El triste reclamante
El triste reclamante
Felipe del Estero, cumpliendo la orden de su jefe, Otaduy, y lo que él estimaba como deber fundamental de su oficio, salió en camino hacia el rumbo de Resistencia. No debía seguir las sendas, ni las picadas, porque suponía que los indios revueltos, habrían tomado sus disposiciones belicosas. Anduvo por los más espesos del boscaje, subiendo y bajando lomas, atravesando riachuelos, que ya le llegaban a la mitad del cuerpo, ya cerca de la barba. Y así caminó Felipe del Estero largamente, porque el itinerario se multiplicaba, en la huida de los parajes donde pudiesen estar los enemigos de la República.
Durmió la noche primera en un árbol, atándose con la faja al tronco para que, en la inconsciencia del sueño no cayera de lo alto.
Apenas se anunció la aurora, cuando Felipe del Estero siguió marchando con su rifle sobre el hombro derecho, con sus dos pistolas de repetición en ambos lados de las caderas. Comer no había comido en todo ese tiempo, y ya sentía el enojo del hambre.
Aunque él procuraba huir de todos los sitios donde hubiese indios, dio de repente, en una plaza en la que se elevaban varios ranchos. En cada uno de ellos había unas cuantas mujeres y unos pocos niños. Las indias se levantaron al ver al argentino. Temían que por los efectos revolucionarios de la indiada, aquel hombre iba a aprisionarlas o a darles muerte:
-¡Piedad, piedad! -gritaron en guaraní las indias.
Felipe del Estero, contestó:
-No temáis. No vengo a haceros daño.
Interrogoles sabiamente respecto a lo que pasaba, y cuando se enteró de que los indios con armas se habían levantado en la parte alta del bosque del Quebracho, añadió:
-Darme algo de comer.
Y una de las viejas indias, dijo:
-Yo soy la abuela Aginoreca, la mujer del dueño de la ranchería. Mi marido y yo somos buenos. Pero a él le han obligado a ir con los locos... ¡Dios sabe si volverá! Yo le daré de comer, buen viajero...
Y la anciana sacó del su rancho, un cestón lleno de carne asada, de huevos de gallina cocidos, de perniles de gamos.
Felipe repuso:
-Esto es demasiado.
Y tomando lo que necesitaba, partió rápidamente.
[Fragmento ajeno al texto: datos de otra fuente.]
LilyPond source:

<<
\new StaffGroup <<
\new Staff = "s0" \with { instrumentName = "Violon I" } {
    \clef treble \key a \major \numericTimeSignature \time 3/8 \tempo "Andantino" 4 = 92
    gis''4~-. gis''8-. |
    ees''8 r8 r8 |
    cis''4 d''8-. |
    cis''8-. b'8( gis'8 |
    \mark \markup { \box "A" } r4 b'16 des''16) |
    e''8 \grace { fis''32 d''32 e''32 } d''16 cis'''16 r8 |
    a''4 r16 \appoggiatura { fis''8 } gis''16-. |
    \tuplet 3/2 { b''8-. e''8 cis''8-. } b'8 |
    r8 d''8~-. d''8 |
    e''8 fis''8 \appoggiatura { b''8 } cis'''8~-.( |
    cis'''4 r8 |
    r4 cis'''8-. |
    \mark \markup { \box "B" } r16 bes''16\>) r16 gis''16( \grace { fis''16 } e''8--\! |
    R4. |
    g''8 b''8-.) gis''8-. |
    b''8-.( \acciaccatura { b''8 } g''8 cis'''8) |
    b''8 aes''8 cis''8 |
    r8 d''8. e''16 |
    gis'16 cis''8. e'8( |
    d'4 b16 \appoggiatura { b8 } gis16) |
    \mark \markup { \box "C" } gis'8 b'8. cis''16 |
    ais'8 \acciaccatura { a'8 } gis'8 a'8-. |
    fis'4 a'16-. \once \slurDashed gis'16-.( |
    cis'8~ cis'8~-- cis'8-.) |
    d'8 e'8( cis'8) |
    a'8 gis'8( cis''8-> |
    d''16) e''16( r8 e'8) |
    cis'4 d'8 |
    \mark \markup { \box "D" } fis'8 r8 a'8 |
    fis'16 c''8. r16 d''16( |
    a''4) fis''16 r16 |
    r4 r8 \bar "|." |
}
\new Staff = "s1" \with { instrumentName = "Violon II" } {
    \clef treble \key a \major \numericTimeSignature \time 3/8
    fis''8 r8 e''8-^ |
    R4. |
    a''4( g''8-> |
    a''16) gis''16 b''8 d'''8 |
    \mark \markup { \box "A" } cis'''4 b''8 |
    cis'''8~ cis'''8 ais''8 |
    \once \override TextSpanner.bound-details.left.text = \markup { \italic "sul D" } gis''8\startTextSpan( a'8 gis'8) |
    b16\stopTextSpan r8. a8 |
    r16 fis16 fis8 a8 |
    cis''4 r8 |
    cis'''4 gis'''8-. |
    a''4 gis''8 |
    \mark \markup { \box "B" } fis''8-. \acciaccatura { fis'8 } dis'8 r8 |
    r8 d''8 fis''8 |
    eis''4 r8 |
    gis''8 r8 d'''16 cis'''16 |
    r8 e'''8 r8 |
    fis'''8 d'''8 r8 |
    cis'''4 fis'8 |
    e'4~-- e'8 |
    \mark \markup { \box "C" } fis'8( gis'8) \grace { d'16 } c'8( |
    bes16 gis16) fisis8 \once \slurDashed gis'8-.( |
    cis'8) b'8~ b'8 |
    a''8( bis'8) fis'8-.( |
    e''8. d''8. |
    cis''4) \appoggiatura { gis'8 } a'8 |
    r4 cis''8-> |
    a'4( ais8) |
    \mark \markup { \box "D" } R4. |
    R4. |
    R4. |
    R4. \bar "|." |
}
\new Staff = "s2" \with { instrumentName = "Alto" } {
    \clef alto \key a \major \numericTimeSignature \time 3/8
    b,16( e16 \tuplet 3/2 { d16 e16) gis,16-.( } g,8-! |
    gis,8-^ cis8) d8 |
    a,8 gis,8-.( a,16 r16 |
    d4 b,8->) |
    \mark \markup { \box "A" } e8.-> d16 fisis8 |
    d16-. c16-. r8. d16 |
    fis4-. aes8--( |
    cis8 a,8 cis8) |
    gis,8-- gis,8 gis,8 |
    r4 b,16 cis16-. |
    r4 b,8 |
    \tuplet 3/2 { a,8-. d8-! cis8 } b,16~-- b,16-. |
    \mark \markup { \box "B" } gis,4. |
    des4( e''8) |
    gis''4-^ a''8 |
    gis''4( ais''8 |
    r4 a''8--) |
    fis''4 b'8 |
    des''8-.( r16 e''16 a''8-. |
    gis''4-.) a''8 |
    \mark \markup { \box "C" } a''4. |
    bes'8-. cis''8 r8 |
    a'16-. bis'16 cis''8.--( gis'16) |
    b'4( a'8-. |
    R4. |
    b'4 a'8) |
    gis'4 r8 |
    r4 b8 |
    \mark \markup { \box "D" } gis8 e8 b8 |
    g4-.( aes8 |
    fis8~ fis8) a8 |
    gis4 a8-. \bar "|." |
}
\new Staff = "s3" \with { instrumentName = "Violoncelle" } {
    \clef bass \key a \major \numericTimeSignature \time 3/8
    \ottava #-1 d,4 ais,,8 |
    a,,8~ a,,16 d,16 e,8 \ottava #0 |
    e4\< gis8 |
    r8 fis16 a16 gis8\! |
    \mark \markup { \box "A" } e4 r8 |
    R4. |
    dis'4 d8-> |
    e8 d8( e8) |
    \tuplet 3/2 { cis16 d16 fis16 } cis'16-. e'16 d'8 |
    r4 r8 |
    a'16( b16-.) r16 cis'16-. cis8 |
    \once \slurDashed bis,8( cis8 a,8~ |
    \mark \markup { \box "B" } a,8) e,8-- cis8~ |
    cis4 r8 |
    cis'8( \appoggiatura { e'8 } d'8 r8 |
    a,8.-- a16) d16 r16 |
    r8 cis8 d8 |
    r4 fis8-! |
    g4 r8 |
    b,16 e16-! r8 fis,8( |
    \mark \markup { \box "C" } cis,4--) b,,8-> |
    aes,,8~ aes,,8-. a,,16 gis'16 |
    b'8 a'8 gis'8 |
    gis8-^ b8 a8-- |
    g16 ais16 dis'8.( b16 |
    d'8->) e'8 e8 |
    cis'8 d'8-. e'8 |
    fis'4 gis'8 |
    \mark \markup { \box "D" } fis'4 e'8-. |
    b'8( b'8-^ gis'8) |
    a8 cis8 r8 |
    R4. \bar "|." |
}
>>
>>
Y al andar comía, y al avanzar mascaba: tanta era su hambre y tal su prisa.
Ello fue que Felipe del Estero arribó a Resistencia sin dificultad alguna. Lo que sí ocurrió fue, que en esa expedición, tan peligrosa, tan dura, había consumido sus energías físicas y morales. Cuando se halló ante la caseta de los guardianes de Resistencia, se dejó caer al suelo. Acudió el guardián de servicio, que aún no había reconocido a Felipe, su jefe. Así que le descubrió, llamó con el pito a los otros guardianes. Tres llegaron, y condujeron en brazos a la caseta al heroico viajero.
Apenas se vio Felipe del Estero entre la buena compañía de sus subordinados, exclamó:
-Dadme un vaso de vino... Dadme un pedazo de churrasco (carne de vaca asada sobre las ascuas)... Pero antes, avisad en seguida al Prefecto para que en el acto salgan tropas camino del bosque de los Quebrachos, porque los indios se han levantado, y el mayor de los herederos de Lanceote está en poder de ellos.
Uno de los guardianes de la municipalidad, salió corriendo para cumplir la última orden, mientras el otro procuraba la alimentación del famélico expedicionario.
No tardó mucho en llegar una cesta llena de comestibles.
Felipe comió y bebió. Pronto se halló restaurado. Una india buena, esposa del guardián que servía entonces a Felipe, trajo un barreño lleno de agua caliente, y allí metió el viajero sus pies, previamente descalzados. La dulce agua alivió la fatiga del que había caminado tanto tiempo, y curó las erosiones de la luenga marcha. Y la misma india, acarició aquellos pies con sus manos de amasadora. Todo lo cual significa, que una hora más tarde Felipe del Estero se hallaba tan fuerte como antes de comenzar la aventura.